### WHAT IS NEEDED
Summarize the excerpt about reaching financial milestones in two sentences.

### EXCERPT
We’ve hit some pretty big milestones financially. Mr. ODA casually mentioned a certain number by a certain age, but our goals were more associated with quitting our full time jobs. I quit my job in May 2019. We’re in a situation for a couple of years where we’ve been ready for Mr. ODA to quit, but we keep pushing the date back because his job isn’t preventing us from doing the things we want to do.
How did we get to the point where we replaced my income and I could quit working without scaling back anything financially? We took risks. Some of them were big ones. Some of them weren’t so big, but they felt big at the time. Most risks worked in our favor, but some did not.
RETIREMENT ACCOUNT LOAN
Mr. ODA and I both worked for the Federal government. Their version of a ‘401k’ is the Thrift Savings Plan (TSP). There were two loan options that were available: a primary residence loan or a general purpose loan. You then repay the loan back to your account with interest (the interest is paid into your account as well). When we took our loans, the rate was just over 2%. According to tsp.gov, the rate is currently 4.75%. There’s a fee of $50 to take a primary residence loan and a fee of $100 to take a general purpose loan.

### EXTRACTED ENTRIES
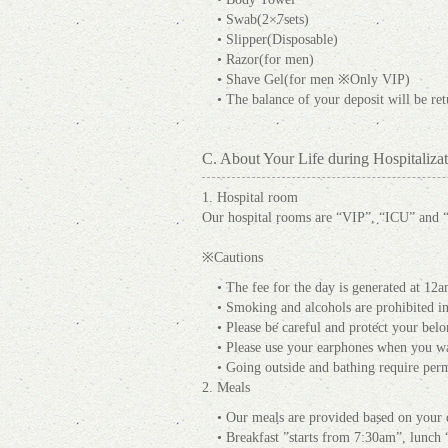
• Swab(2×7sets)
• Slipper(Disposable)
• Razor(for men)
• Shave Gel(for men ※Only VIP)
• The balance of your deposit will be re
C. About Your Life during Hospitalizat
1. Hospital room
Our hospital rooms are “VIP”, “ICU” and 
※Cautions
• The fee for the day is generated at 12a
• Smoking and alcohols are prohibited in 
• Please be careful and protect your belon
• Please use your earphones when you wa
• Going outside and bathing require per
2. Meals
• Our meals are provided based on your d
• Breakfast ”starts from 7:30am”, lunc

### ANSWER FOR THIS EXERCISE
The writer quit their job in May 2019 after replacing that income through risks, most of which paid off. The excerpt then describes the federal Thrift Savings Plan, a version of a 401k that offered primary residence and general purpose loans, which are repaid to the account with interest and carry fees of $50 and $100 respectively.